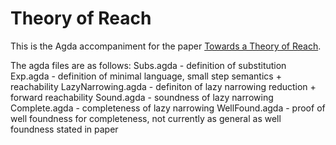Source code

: # Theory of Reach

This is the Agda accompaniment for the paper [Towards a Theory of Reach](http://www.cs.nott.ac.uk/~gmh/reach.pdf).

The agda files are as follows:
Subs.agda - definition of substitution
Exp.agda - definition of minimal language, small step semantics + reachability
LazyNarrowing.agda - definiton of lazy narrowing reduction + forward reachability 
Sound.agda - soundness of lazy narrowing
Complete.agda - completeness of lazy narrowing
WellFound.agda - proof of well foundness for completeness, not currently as general as well foundness stated in paper
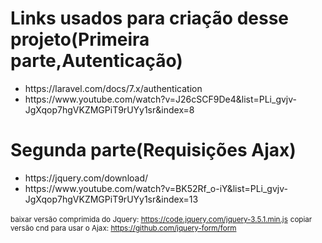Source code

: <h1>Links usados para criação desse projeto(Primeira parte,Autenticação)</h1>

<ul>
    <li>https://laravel.com/docs/7.x/authentication</li>
    <li>https://www.youtube.com/watch?v=J26cSCF9De4&list=PLi_gvjv-JgXqop7hgVKZMGPiT9rUYy1sr&index=8</li>
</ul>

<h1>Segunda parte(Requisições Ajax)</h1>

<ul>
    <li>https://jquery.com/download/</li>
    <li>https://www.youtube.com/watch?v=BK52Rf_o-iY&list=PLi_gvjv-JgXqop7hgVKZMGPiT9rUYy1sr&index=13</li>
</ul>

<small>baixar versão comprimida do Jquery: https://code.jquery.com/jquery-3.5.1.min.js</small>
<small>copiar versão cnd para usar o Ajax: https://github.com/jquery-form/form</small>
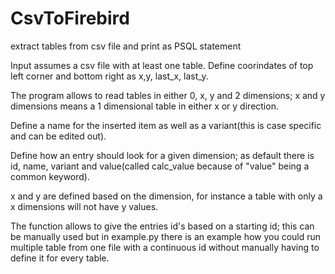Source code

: # CsvToFirebird
extract tables from csv file and print as PSQL statement

Input assumes a csv file with at least one table. Define coorindates of top left corner and bottom right as x,y, last_x, last_y.

The program allows to read tables in either 0, x, y and 2 dimensions; x and y dimensions means a 1 dimensional table in either x or y direction.

Define a name for the inserted item as well as a variant(this is case specific and can be edited out).

Define how an entry should look for a given dimension; as default there is id, name, variant and value(called calc_value because of "value" being a common keyword).

x and y are defined based on the dimension, for instance a table with only a x dimensions will not have y values.

The function allows to give the entries id's based on a starting id; this can be manually used but in example.py there is an example how you could run 
multiple table from one file with a continuous id without manually having to define it for every table.

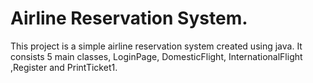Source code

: # Airline Reservation System.

This project is a simple airline reservation system created using java. It consists 5 main classes, LoginPage, DomesticFlight, InternationalFlight
,Register and PrintTicket1. 
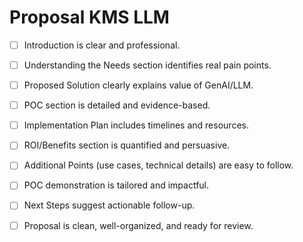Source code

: # Proposal KMS LLM

- [ ] Introduction is clear and professional.
- [ ] Understanding the Needs section identifies real pain points.
- [ ] Proposed Solution clearly explains value of GenAI/LLM.
- [ ] POC section is detailed and evidence-based.
- [ ] Implementation Plan includes timelines and resources.
- [ ] ROI/Benefits section is quantified and persuasive.
- [ ] Additional Points (use cases, technical details) are easy to follow.
- [ ] POC demonstration is tailored and impactful.
- [ ] Next Steps suggest actionable follow-up.
- [ ] Proposal is clean, well-organized, and ready for review.




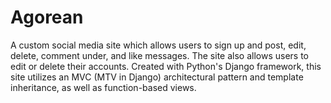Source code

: # Agorean

A custom social media site which allows users to sign up and post, edit, delete, comment under, and like messages. The site also allows users to edit or delete their accounts. Created with Python's Django framework, this site utilizes an MVC (MTV in Django) architectural pattern and template inheritance, as well as function-based views.
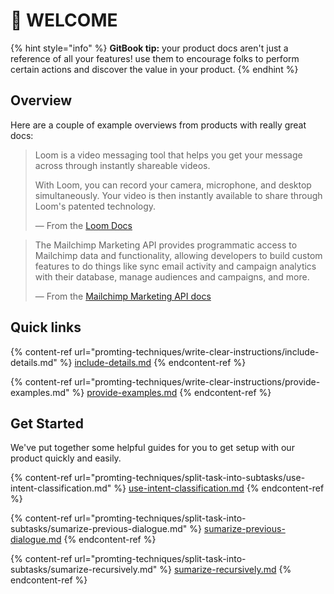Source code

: # 👋 WELCOME

{% hint style="info" %}
**GitBook tip:** your product docs aren't just a reference of all your features! use them to encourage folks to perform certain actions and discover the value in your product.
{% endhint %}

## Overview

Here are a couple of example overviews from products with really great docs:

> Loom is a video messaging tool that helps you get your message across through instantly shareable videos.
>
> With Loom, you can record your camera, microphone, and desktop simultaneously. Your video is then instantly available to share through Loom's patented technology.
>
> — From the [Loom Docs](https://support.loom.com/hc/en-us/articles/360002158057-What-is-Loom-)

> The Mailchimp Marketing API provides programmatic access to Mailchimp data and functionality, allowing developers to build custom features to do things like sync email activity and campaign analytics with their database, manage audiences and campaigns, and more.
>
> — From the [Mailchimp Marketing API docs](https://mailchimp.com/developer/marketing/docs/fundamentals/)

## Quick links

{% content-ref url="promting-techniques/write-clear-instructions/include-details.md" %}
[include-details.md](promting-techniques/write-clear-instructions/include-details.md)
{% endcontent-ref %}

{% content-ref url="promting-techniques/write-clear-instructions/provide-examples.md" %}
[provide-examples.md](promting-techniques/write-clear-instructions/provide-examples.md)
{% endcontent-ref %}

## Get Started

We've put together some helpful guides for you to get setup with our product quickly and easily.

{% content-ref url="promting-techniques/split-task-into-subtasks/use-intent-classification.md" %}
[use-intent-classification.md](promting-techniques/split-task-into-subtasks/use-intent-classification.md)
{% endcontent-ref %}

{% content-ref url="promting-techniques/split-task-into-subtasks/sumarize-previous-dialogue.md" %}
[sumarize-previous-dialogue.md](promting-techniques/split-task-into-subtasks/sumarize-previous-dialogue.md)
{% endcontent-ref %}

{% content-ref url="promting-techniques/split-task-into-subtasks/sumarize-recursively.md" %}
[sumarize-recursively.md](promting-techniques/split-task-into-subtasks/sumarize-recursively.md)
{% endcontent-ref %}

__Exercise goal__:
Extract the source text from every one of the rows above verbatim, leaving out the pictures.

__Exercise output__:
Source code

: # Theory of Reach

This is the Agda accompaniment for the paper [Towards a Theory of Reach](http://www.cs.nott.ac.uk/~gmh/reach.pdf).

The agda files are as follows:
Subs.agda - definition of substitution
Exp.agda - definition of minimal language, small step semantics + reachability
LazyNarrowing.agda - definiton of lazy narrowing reduction + forward reachability 
Sound.agda - soundness of lazy narrowing
Complete.agda - completeness of lazy narrowing
WellFound.agda - proof of well foundness for completeness, not currently as general as well foundness stated in paper
Source code

: <h1>Links usados para criação desse projeto(Primeira parte,Autenticação)</h1>

<ul>
    <li>https://laravel.com/docs/7.x/authentication</li>
    <li>https://www.youtube.com/watch?v=J26cSCF9De4&list=PLi_gvjv-JgXqop7hgVKZMGPiT9rUYy1sr&index=8</li>
</ul>

<h1>Segunda parte(Requisições Ajax)</h1>

<ul>
    <li>https://jquery.com/download/</li>
    <li>https://www.youtube.com/watch?v=BK52Rf_o-iY&list=PLi_gvjv-JgXqop7hgVKZMGPiT9rUYy1sr&index=13</li>
</ul>

<small>baixar versão comprimida do Jquery: https://code.jquery.com/jquery-3.5.1.min.js</small>
<small>copiar versão cnd para usar o Ajax: https://github.com/jquery-form/form</small>
Source code

: # CsvToFirebird
extract tables from csv file and print as PSQL statement

Input assumes a csv file with at least one table. Define coorindates of top left corner and bottom right as x,y, last_x, last_y.

The program allows to read tables in either 0, x, y and 2 dimensions; x and y dimensions means a 1 dimensional table in either x or y direction.

Define a name for the inserted item as well as a variant(this is case specific and can be edited out).

Define how an entry should look for a given dimension; as default there is id, name, variant and value(called calc_value because of "value" being a common keyword).

x and y are defined based on the dimension, for instance a table with only a x dimensions will not have y values.

The function allows to give the entries id's based on a starting id; this can be manually used but in example.py there is an example how you could run 
multiple table from one file with a continuous id without manually having to define it for every table.

Source code

: # Airline Reservation System.

This project is a simple airline reservation system created using java. It consists 5 main classes, LoginPage, DomesticFlight, InternationalFlight
,Register and PrintTicket1. 
Source code

: # Proposal KMS LLM

- [ ] Introduction is clear and professional.
- [ ] Understanding the Needs section identifies real pain points.
- [ ] Proposed Solution clearly explains value of GenAI/LLM.
- [ ] POC section is detailed and evidence-based.
- [ ] Implementation Plan includes timelines and resources.
- [ ] ROI/Benefits section is quantified and persuasive.
- [ ] Additional Points (use cases, technical details) are easy to follow.
- [ ] POC demonstration is tailored and impactful.
- [ ] Next Steps suggest actionable follow-up.
- [ ] Proposal is clean, well-organized, and ready for review.




Source code

: # Agorean

A custom social media site which allows users to sign up and post, edit, delete, comment under, and like messages. The site also allows users to edit or delete their accounts. Created with Python's Django framework, this site utilizes an MVC (MTV in Django) architectural pattern and template inheritance, as well as function-based views.
Source code

: # 👋 WELCOME

{% hint style="info" %}
**GitBook tip:** your product docs aren't just a reference of all your features! use them to encourage folks to perform certain actions and discover the value in your product.
{% endhint %}

## Overview

Here are a couple of example overviews from products with really great docs:

> Loom is a video messaging tool that helps you get your message across through instantly shareable videos.
>
> With Loom, you can record your camera, microphone, and desktop simultaneously. Your video is then instantly available to share through Loom's patented technology.
>
> — From the [Loom Docs](https://support.loom.com/hc/en-us/articles/360002158057-What-is-Loom-)

> The Mailchimp Marketing API provides programmatic access to Mailchimp data and functionality, allowing developers to build custom features to do things like sync email activity and campaign analytics with their database, manage audiences and campaigns, and more.
>
> — From the [Mailchimp Marketing API docs](https://mailchimp.com/developer/marketing/docs/fundamentals/)

## Quick links

{% content-ref url="promting-techniques/write-clear-instructions/include-details.md" %}
[include-details.md](promting-techniques/write-clear-instructions/include-details.md)
{% endcontent-ref %}

{% content-ref url="promting-techniques/write-clear-instructions/provide-examples.md" %}
[provide-examples.md](promting-techniques/write-clear-instructions/provide-examples.md)
{% endcontent-ref %}

## Get Started

We've put together some helpful guides for you to get setup with our product quickly and easily.

{% content-ref url="promting-techniques/split-task-into-subtasks/use-intent-classification.md" %}
[use-intent-classification.md](promting-techniques/split-task-into-subtasks/use-intent-classification.md)
{% endcontent-ref %}

{% content-ref url="promting-techniques/split-task-into-subtasks/sumarize-previous-dialogue.md" %}
[sumarize-previous-dialogue.md](promting-techniques/split-task-into-subtasks/sumarize-previous-dialogue.md)
{% endcontent-ref %}

{% content-ref url="promting-techniques/split-task-into-subtasks/sumarize-recursively.md" %}
[sumarize-recursively.md](promting-techniques/split-task-into-subtasks/sumarize-recursively.md)
{% endcontent-ref %}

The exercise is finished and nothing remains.